まず、私はスピードが武器でした。当時は100メートルを10秒8で走っていて、初速が速かったです。陸上の元日本記録保持者の井上悟さんの身体をみておられた鍼灸(しんきゅう)師の方に「筋肉は吉田くんの方が良い。陸上なら日本記録を出せただろう」と言われたこともあります。
このスピードと、キレ、相手の裏を突くフレアーな(ひらめきのある)プレーで私は活躍できたわけです。

そのために私はトレーニングをしてきました。ウイングというポジションは各国の能力の高い選手が集まっていますし、ラグビーはコンタクトスポーツですからタックルもできないといけません。
そこで私は体幹を鍛えました。自分の身体を思い通りに動かすために、体幹を鍛えたわけです。この部分はほかの選手よりやってきたという自信があります。「五輪でメダルを取れるような選手は1日に1000回、腹筋をする」と言われれば、その日から毎日腹筋を1000回、背筋を300回やりました。生まれ育った秋田で、小さいころから海や山で遊んでいたこともプラスになったと思います。

とにかく世界のトップになりたくて仕方ありませんでした。高校日本代表に選ばれて、次は関東代表、次は日本代表、次は世界選抜と目標を明確にして、そこに向けて努力してきました。

世界で通用するのはこのように明確な目標を持つべきだと思います。メンタルがあるからこそ、トレーニングに打ち込めます。学生時代には人が10回タックル練習していたら、私は11回やるようにしていました。

私は多くの方々に恵まれて、助言していただきました。その時々で指標を示してくれた方々がいたからこそ、活躍できたと思っています。
今も日本代表を応援する気持ちは変わりません。こうした機会がまたあれば、どんどんやっていきたいと思っています。

■ラグビーで「人を育てたい」 プロ化でもその意識は必要

以下は質疑応答の一部。

──大学ラグビーの存在が日本ラグビーの成長を妨げているという意見がありますが?

私は大学ラグビー、社会人ラグビー、プロ選手を経験しました。プロはアマチュアとは正反対です。日本ラグビーが世界でベスト8に入るために、学生をプロに入れて鍛えようと言うならば、そのリーグがしっかりと人を育てる意識がなければいけないと思います。

学生は学業にも打ち込みながらラグビーをして、人として成長しています。私も明治の監督を引き受けたのは「人を育てたい」という思いに共鳴したからです。ラグビーを通じて人間教育をしていこうと思っています。その上で大学ラグビーが活性化していくことが、日本ラグビーにとっても良いことだと思います。

──19年に日本でワールドカップを開催する意義は?

私は学生に一流になるためには超一流から学べと言っています。ワールドカップでは超一流が日本にやってきます。彼らの姿を見る、彼らの話を聞く、彼らと触れ合う。こうしたことが成長する上での財産になり、今後へのエネルギーになると思います。
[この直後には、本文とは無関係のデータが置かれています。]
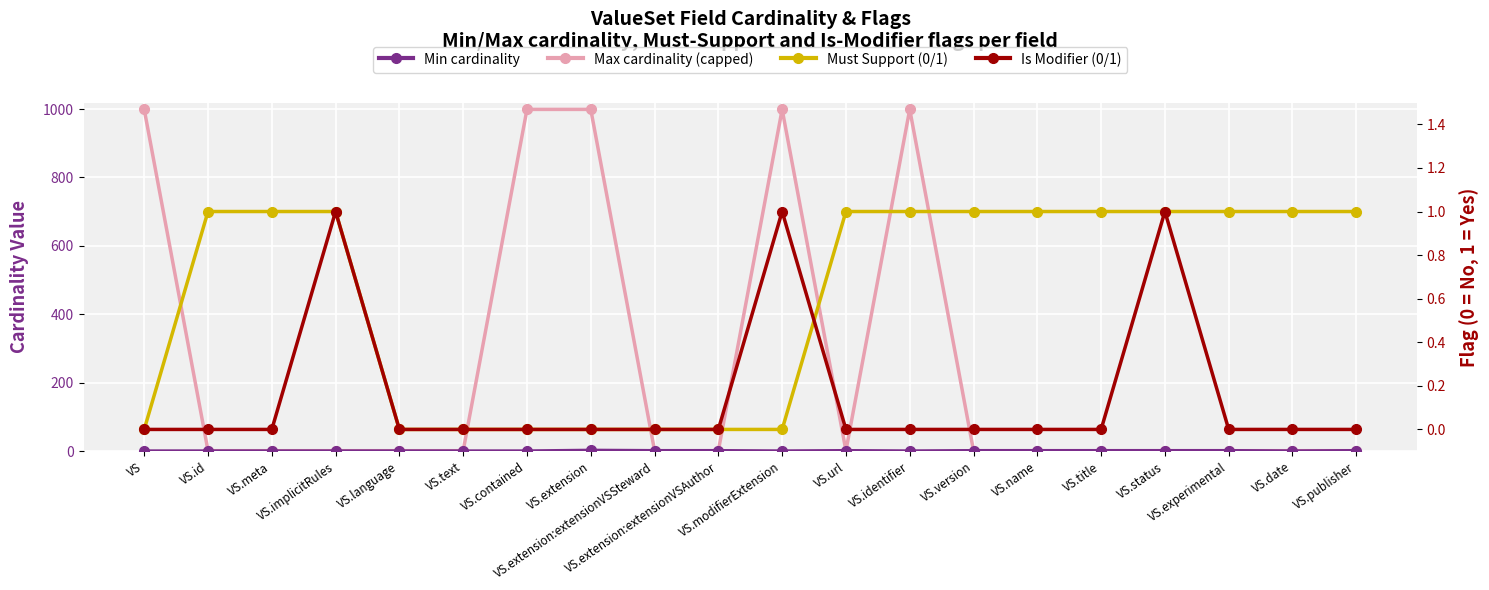

True or false: Must Support (0/1) and Min cardinality cross at least once.

False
日本の選手にはしっかりとした気構えでトレーニングをして、「生きざま」をグラウンドで表現してほしいです。勝った、負けたというのは結果ですから、それよりもサムライ魂で15人が一体となって戦ってほしいと思います。

──19年ワールドカップにどのように関わりますか?

今は明治の部員をしっかりと世の中に出すことに集中しています。彼らがラグビーに打ち込める環境作りが今の責務だと考えているので。
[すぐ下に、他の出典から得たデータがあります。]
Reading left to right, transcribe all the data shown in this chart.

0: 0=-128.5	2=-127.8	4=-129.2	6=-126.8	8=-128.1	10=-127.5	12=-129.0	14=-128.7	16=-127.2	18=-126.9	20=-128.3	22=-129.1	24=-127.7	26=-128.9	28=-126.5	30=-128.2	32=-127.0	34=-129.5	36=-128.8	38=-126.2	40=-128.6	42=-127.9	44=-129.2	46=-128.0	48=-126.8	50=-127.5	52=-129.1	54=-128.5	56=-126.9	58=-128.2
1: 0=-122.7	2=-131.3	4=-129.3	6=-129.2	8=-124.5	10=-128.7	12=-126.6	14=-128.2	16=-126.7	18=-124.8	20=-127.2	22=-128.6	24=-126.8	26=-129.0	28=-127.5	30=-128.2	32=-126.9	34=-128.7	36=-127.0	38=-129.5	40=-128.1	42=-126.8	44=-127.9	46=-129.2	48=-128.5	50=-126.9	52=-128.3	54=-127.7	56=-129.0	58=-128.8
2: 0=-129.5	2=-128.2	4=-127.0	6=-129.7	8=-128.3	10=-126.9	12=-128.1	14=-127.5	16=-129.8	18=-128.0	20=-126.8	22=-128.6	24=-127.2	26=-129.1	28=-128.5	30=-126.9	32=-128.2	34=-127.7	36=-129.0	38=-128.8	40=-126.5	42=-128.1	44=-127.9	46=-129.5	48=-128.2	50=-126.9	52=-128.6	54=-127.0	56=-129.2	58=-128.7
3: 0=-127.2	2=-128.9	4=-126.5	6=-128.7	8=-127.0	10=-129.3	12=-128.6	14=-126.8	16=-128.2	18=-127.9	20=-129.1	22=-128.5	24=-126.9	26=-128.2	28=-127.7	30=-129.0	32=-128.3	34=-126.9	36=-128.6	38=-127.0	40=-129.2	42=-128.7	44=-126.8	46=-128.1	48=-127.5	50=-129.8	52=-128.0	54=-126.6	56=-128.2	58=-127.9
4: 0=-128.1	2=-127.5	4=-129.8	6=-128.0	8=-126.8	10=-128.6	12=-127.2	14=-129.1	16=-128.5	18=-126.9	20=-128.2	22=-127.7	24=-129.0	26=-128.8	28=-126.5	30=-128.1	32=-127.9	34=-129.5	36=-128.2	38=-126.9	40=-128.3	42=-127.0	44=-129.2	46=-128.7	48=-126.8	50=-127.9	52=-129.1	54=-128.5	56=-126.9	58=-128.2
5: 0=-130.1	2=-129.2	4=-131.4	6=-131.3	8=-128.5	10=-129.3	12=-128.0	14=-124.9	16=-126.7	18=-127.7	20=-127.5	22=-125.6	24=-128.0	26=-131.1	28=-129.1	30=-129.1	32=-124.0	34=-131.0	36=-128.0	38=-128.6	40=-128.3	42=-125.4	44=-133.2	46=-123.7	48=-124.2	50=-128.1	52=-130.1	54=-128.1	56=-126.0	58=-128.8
将来のことは分かりませんが、吉田義人を必要としてくれるなら、その時々で足元を見つめて活動していきます。

──明治は吉田監督が来るまでなぜ低迷していたのでしょうか?

私は当時の現場を見ていません。状況が分からないので、なぜ低迷していたかを説明するのは難しいですね。ただ、就任して最初の練習で笛を吹いて集合をかけた時に走ってきたのは数人で、後はダラダラと歩いてきました。そして走ってきた選手も歩いている選手に注意をしていませんでした。このひとつのエピソードが低迷していたことにつながっているかと思います。

■吉田氏に聞く「あなたにとってラグビーとは?」

「人間修養の場です。私の人生を振り返ってみても、ラグビーは私を成長させてくれるものでした。本当に私にとって大切なものです」

今回のみなとスポーツフォーラムにおいて、参加者からの参加費と、会場での募金額の合計58,200円は、東日本大震災の義援金として日本赤十字社へ寄付させていただきます。